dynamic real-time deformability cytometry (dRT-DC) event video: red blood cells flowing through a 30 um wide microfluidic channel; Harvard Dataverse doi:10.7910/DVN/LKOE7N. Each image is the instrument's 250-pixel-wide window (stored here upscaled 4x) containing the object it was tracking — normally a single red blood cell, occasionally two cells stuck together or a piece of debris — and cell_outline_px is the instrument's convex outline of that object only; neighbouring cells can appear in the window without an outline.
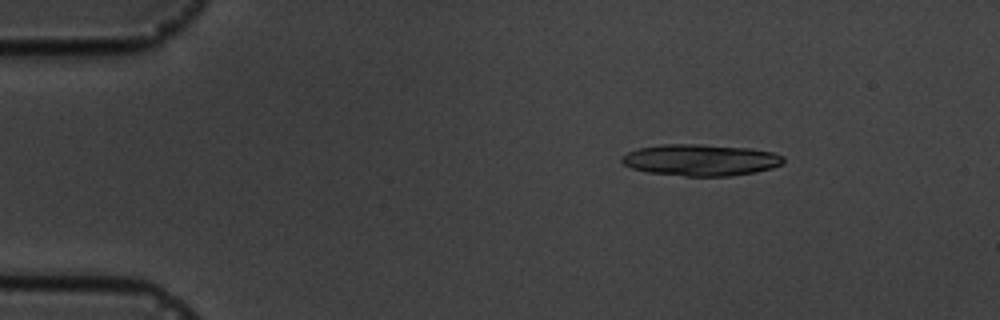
{"species": "common noctule bat (a hibernating species)", "species_latin": "Nyctalus noctula", "temperature_condition": "cold", "stored_images_in_passage": 5, "camera_frame_rate_fps": 3000, "um_per_image_px": 0.085, "animal": {"sex": "male", "body_mass_g": 19.5, "forearm_length_mm": 54.6}, "frame": {"image": 1, "passage_image": 2, "time_ms": 2.0, "image_size_px": [1000, 320], "cell_outline_px": [[784, 164], [772, 168], [756, 172], [728, 176], [684, 176], [648, 172], [632, 168], [624, 164], [620, 160], [620, 156], [628, 152], [640, 148], [660, 144], [696, 144], [748, 148], [772, 152], [784, 156]], "centroid_in_image_um": [59.56, 13.6], "position_along_channel_um": 25.4, "area_um2": 29.71}}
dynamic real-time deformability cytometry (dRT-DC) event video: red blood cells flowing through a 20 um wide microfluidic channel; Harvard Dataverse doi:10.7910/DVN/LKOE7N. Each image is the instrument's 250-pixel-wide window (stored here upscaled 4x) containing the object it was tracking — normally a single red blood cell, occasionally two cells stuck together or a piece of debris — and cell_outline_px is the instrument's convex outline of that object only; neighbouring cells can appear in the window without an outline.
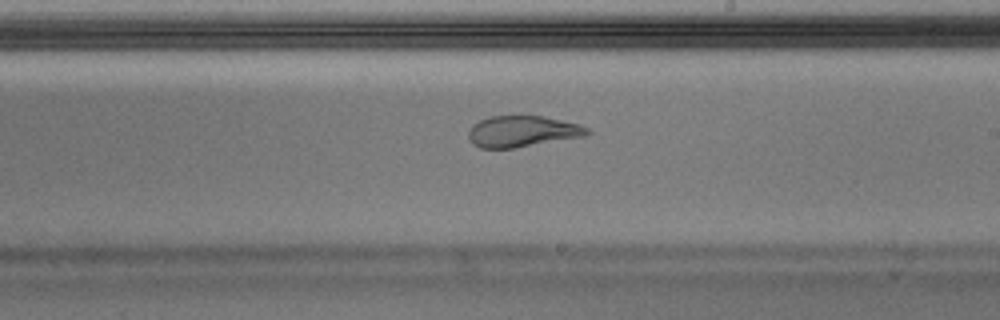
{"species": "Egyptian fruit bat (a non-hibernating species)", "species_latin": "Rousettus aegyptiacus", "temperature_condition": "warm", "stored_images_in_passage": 36, "camera_frame_rate_fps": 3000, "um_per_image_px": 0.085, "animal": {"sex": "male"}, "frame": {"image": 1, "passage_image": 16, "time_ms": 5.0, "image_size_px": [1000, 320], "cell_outline_px": [[592, 132], [588, 136], [512, 148], [480, 148], [472, 144], [468, 136], [468, 132], [472, 124], [488, 116], [544, 116], [580, 124], [588, 128]], "centroid_in_image_um": [44.42, 11.16], "position_along_channel_um": 244.6, "area_um2": 21.79}}
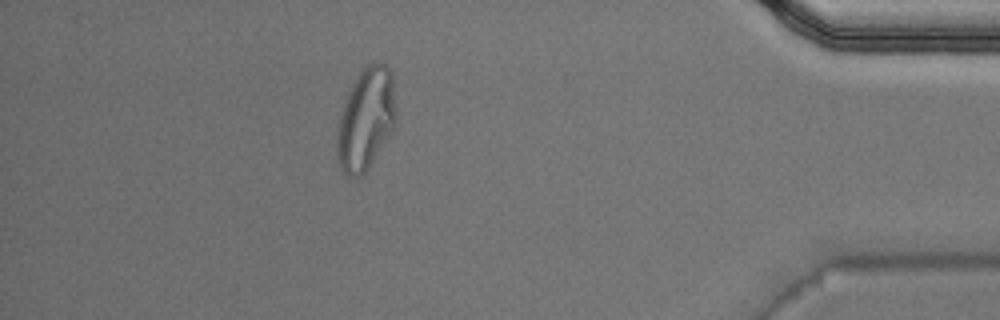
{"frame": {"image": 2, "passage_image": 31, "time_ms": 10.0, "image_size_px": [1000, 320], "cell_outline_px": [[396, 120], [392, 128], [368, 168], [360, 176], [348, 176], [344, 172], [336, 160], [336, 124], [344, 100], [352, 84], [360, 72], [372, 60], [380, 60], [392, 72], [396, 108]], "centroid_in_image_um": [31.07, 10.07], "position_along_channel_um": 404.1, "area_um2": 35.26}, "authors_computed_cell_mechanics": {"area_um2": 22.9177, "velocity_mm_per_s": 4.0578, "shape_relaxation_time_tau1_ms": null, "shape_relaxation_time_tau2_ms": 0.9871, "deformation_change_tau1": null, "deformation_change_tau2": 0.0675}}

──────

» **STATED TASK**:
Without the pictures, retype the whole of the material above exactly.

» **WRITTEN RESPONSE**:
dynamic real-time deformability cytometry (dRT-DC) event video: red blood cells flowing through a 30 um wide microfluidic channel; Harvard Dataverse doi:10.7910/DVN/LKOE7N. Each image is the instrument's 250-pixel-wide window (stored here upscaled 4x) containing the object it was tracking — normally a single red blood cell, occasionally two cells stuck together or a piece of debris — and cell_outline_px is the instrument's convex outline of that object only; neighbouring cells can appear in the window without an outline.
{"species": "common noctule bat (a hibernating species)", "species_latin": "Nyctalus noctula", "temperature_condition": "cold", "stored_images_in_passage": 5, "camera_frame_rate_fps": 3000, "um_per_image_px": 0.085, "animal": {"sex": "male", "body_mass_g": 19.5, "forearm_length_mm": 54.6}, "frame": {"image": 1, "passage_image": 2, "time_ms": 2.0, "image_size_px": [1000, 320], "cell_outline_px": [[784, 164], [772, 168], [756, 172], [728, 176], [684, 176], [648, 172], [632, 168], [624, 164], [620, 160], [620, 156], [628, 152], [640, 148], [660, 144], [696, 144], [748, 148], [772, 152], [784, 156]], "centroid_in_image_um": [59.56, 13.6], "position_along_channel_um": 25.4, "area_um2": 29.71}}
dynamic real-time deformability cytometry (dRT-DC) event video: red blood cells flowing through a 20 um wide microfluidic channel; Harvard Dataverse doi:10.7910/DVN/LKOE7N. Each image is the instrument's 250-pixel-wide window (stored here upscaled 4x) containing the object it was tracking — normally a single red blood cell, occasionally two cells stuck together or a piece of debris — and cell_outline_px is the instrument's convex outline of that object only; neighbouring cells can appear in the window without an outline.
{"species": "Egyptian fruit bat (a non-hibernating species)", "species_latin": "Rousettus aegyptiacus", "temperature_condition": "warm", "stored_images_in_passage": 36, "camera_frame_rate_fps": 3000, "um_per_image_px": 0.085, "animal": {"sex": "male"}, "frame": {"image": 1, "passage_image": 16, "time_ms": 5.0, "image_size_px": [1000, 320], "cell_outline_px": [[592, 132], [588, 136], [512, 148], [480, 148], [472, 144], [468, 136], [468, 132], [472, 124], [488, 116], [544, 116], [580, 124], [588, 128]], "centroid_in_image_um": [44.42, 11.16], "position_along_channel_um": 244.6, "area_um2": 21.79}}
{"frame": {"image": 2, "passage_image": 31, "time_ms": 10.0, "image_size_px": [1000, 320], "cell_outline_px": [[396, 120], [392, 128], [368, 168], [360, 176], [348, 176], [344, 172], [336, 160], [336, 124], [344, 100], [352, 84], [360, 72], [372, 60], [380, 60], [392, 72], [396, 108]], "centroid_in_image_um": [31.07, 10.07], "position_along_channel_um": 404.1, "area_um2": 35.26}, "authors_computed_cell_mechanics": {"area_um2": 22.9177, "velocity_mm_per_s": 4.0578, "shape_relaxation_time_tau1_ms": null, "shape_relaxation_time_tau2_ms": 0.9871, "deformation_change_tau1": null, "deformation_change_tau2": 0.0675}}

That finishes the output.